Cohere negocia hasta US$3,000 millones con los gobiernos de Canadá y Alemania
Los Estados ya no solo regulan la IA: empiezan a financiarla directamente para no perder soberanía tecnológica

Cohere, empresa canadiense de inteligencia artificial enfocada en aplicaciones empresariales, está en negociaciones con los gobiernos de Canadá y Alemania para levantar hasta US$3,000 millones. La operación no es una ronda de venture capital tradicional: son fondos públicos de dos economías que han decidido que tener infraestructura de IA propia es una cuestión de soberanía nacional, no solo de competitividad.
El patrón es relevante más allá de Europa.
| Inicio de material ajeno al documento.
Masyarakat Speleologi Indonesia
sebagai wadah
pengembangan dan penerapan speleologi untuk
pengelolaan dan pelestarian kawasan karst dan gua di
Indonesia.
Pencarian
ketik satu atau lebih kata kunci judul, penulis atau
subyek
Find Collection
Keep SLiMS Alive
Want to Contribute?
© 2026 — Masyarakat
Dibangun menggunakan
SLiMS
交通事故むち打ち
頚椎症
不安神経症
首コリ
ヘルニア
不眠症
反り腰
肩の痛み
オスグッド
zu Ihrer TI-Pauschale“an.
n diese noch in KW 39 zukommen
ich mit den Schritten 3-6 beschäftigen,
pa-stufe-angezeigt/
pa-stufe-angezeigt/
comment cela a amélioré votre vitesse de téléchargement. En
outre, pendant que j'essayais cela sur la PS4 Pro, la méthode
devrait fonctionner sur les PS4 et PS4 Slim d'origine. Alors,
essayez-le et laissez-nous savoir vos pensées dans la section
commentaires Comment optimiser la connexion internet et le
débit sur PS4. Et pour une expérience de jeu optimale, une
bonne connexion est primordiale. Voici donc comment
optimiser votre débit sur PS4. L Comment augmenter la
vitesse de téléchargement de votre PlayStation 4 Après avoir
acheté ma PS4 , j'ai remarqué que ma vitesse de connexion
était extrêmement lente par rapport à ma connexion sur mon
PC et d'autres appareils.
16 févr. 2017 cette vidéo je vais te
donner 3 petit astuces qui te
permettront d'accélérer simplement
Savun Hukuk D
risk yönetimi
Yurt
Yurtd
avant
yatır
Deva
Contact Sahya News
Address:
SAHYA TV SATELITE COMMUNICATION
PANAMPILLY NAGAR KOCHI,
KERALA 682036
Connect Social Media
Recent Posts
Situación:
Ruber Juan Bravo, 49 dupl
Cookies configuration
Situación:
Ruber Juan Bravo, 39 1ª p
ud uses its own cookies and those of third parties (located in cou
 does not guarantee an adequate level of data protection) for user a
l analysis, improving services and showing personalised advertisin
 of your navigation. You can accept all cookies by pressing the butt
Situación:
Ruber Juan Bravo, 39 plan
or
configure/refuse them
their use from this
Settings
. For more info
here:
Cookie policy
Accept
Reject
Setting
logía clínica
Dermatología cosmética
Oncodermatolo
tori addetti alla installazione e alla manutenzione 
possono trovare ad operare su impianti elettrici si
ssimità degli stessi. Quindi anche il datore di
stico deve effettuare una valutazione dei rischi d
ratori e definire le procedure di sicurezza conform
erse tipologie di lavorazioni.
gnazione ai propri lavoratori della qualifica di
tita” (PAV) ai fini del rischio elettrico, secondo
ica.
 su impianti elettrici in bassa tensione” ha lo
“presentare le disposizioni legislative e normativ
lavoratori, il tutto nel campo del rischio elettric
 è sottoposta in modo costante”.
Cuando los gobiernos empiezan a financiar directamente a proveedores de IA con este volumen de recursos, el mapa de competidores cambia. Cohere, que hasta ahora compite en el segmento empresarial contra OpenAI, Anthropic y Google, podría tener en pocos meses una capitalización y una red de clientes institucionales que la coloquen en una posición distinta en el mercado global.
Para las empresas medianas que están eligiendo en qué plataforma de IA construir sus flujos de trabajo, este tipo de movimiento importa. Un proveedor respaldado por capital público de países del G7 tiene un perfil de continuidad y de privacidad de datos diferente al de una startup que depende de rondas privadas. No es el único criterio de selección, pero en 2026 ya no puede ignorarse.